ACTION ITEM: The whole of the data must be transcribed exactly.

Saved data entries
══════════════════════════════
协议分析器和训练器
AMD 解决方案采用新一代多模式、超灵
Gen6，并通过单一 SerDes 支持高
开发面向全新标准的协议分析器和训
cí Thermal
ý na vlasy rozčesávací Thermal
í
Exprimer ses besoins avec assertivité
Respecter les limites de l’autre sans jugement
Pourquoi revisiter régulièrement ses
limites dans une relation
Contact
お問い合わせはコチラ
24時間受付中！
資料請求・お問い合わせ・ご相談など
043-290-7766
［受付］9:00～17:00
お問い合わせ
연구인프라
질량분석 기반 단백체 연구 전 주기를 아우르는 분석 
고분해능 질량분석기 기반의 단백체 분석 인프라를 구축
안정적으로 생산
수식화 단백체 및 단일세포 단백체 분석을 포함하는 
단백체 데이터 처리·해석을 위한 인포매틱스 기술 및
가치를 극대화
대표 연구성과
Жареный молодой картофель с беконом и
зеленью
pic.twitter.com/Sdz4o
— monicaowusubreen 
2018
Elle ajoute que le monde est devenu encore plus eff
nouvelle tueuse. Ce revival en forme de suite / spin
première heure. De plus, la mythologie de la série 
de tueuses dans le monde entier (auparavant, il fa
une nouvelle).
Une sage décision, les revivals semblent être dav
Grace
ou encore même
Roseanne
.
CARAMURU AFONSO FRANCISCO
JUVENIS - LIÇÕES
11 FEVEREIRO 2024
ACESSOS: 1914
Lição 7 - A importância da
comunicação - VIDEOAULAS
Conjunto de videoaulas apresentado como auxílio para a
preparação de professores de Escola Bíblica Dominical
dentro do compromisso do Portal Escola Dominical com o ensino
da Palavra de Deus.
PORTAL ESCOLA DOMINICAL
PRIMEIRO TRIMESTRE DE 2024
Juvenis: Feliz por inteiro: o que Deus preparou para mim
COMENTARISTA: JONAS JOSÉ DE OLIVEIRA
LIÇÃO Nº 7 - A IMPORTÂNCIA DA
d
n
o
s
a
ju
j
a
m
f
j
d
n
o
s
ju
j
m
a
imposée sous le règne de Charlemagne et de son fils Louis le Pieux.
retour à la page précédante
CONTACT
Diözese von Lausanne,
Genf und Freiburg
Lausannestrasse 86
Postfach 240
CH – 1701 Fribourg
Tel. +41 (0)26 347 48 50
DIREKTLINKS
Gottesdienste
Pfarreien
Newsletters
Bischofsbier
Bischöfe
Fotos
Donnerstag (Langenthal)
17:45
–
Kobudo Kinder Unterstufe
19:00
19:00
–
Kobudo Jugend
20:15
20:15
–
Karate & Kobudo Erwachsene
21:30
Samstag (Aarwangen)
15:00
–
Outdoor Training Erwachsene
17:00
══════════════════════════════
OUTPUT FOR THIS TASK:
协议分析器和训练器
AMD 解决方案采用新一代多模式、超灵
Gen6，并通过单一 SerDes 支持高
开发面向全新标准的协议分析器和训
cí Thermal
ý na vlasy rozčesávací Thermal
í
Exprimer ses besoins avec assertivité
Respecter les limites de l’autre sans jugement
Pourquoi revisiter régulièrement ses
limites dans une relation
Contact
お問い合わせはコチラ
24時間受付中！
資料請求・お問い合わせ・ご相談など
043-290-7766
［受付］9:00～17:00
お問い合わせ
연구인프라
질량분석 기반 단백체 연구 전 주기를 아우르는 분석 
고분해능 질량분석기 기반의 단백체 분석 인프라를 구축
안정적으로 생산
수식화 단백체 및 단일세포 단백체 분석을 포함하는 
단백체 데이터 처리·해석을 위한 인포매틱스 기술 및
가치를 극대화
대표 연구성과
Жареный молодой картофель с беконом и
зеленью
pic.twitter.com/Sdz4o
— monicaowusubreen 
2018
Elle ajoute que le monde est devenu encore plus eff
nouvelle tueuse. Ce revival en forme de suite / spin
première heure. De plus, la mythologie de la série 
de tueuses dans le monde entier (auparavant, il fa
une nouvelle).
Une sage décision, les revivals semblent être dav
Grace
ou encore même
Roseanne
.
CARAMURU AFONSO FRANCISCO
JUVENIS - LIÇÕES
11 FEVEREIRO 2024
ACESSOS: 1914
Lição 7 - A importância da
comunicação - VIDEOAULAS
Conjunto de videoaulas apresentado como auxílio para a
preparação de professores de Escola Bíblica Dominical
dentro do compromisso do Portal Escola Dominical com o ensino
da Palavra de Deus.
PORTAL ESCOLA DOMINICAL
PRIMEIRO TRIMESTRE DE 2024
Juvenis: Feliz por inteiro: o que Deus preparou para mim
COMENTARISTA: JONAS JOSÉ DE OLIVEIRA
LIÇÃO Nº 7 - A IMPORTÂNCIA DA
d
n
o
s
a
ju
j
a
m
f
j
d
n
o
s
ju
j
m
a
imposée sous le règne de Charlemagne et de son fils Louis le Pieux.
retour à la page précédante
CONTACT
Diözese von Lausanne,
Genf und Freiburg
Lausannestrasse 86
Postfach 240
CH – 1701 Fribourg
Tel. +41 (0)26 347 48 50
DIREKTLINKS
Gottesdienste
Pfarreien
Newsletters
Bischofsbier
Bischöfe
Fotos
Donnerstag (Langenthal)
17:45
–
Kobudo Kinder Unterstufe
19:00
19:00
–
Kobudo Jugend
20:15
20:15
–
Karate & Kobudo Erwachsene
21:30
Samstag (Aarwangen)
15:00
–
Outdoor Training Erwachsene
17:00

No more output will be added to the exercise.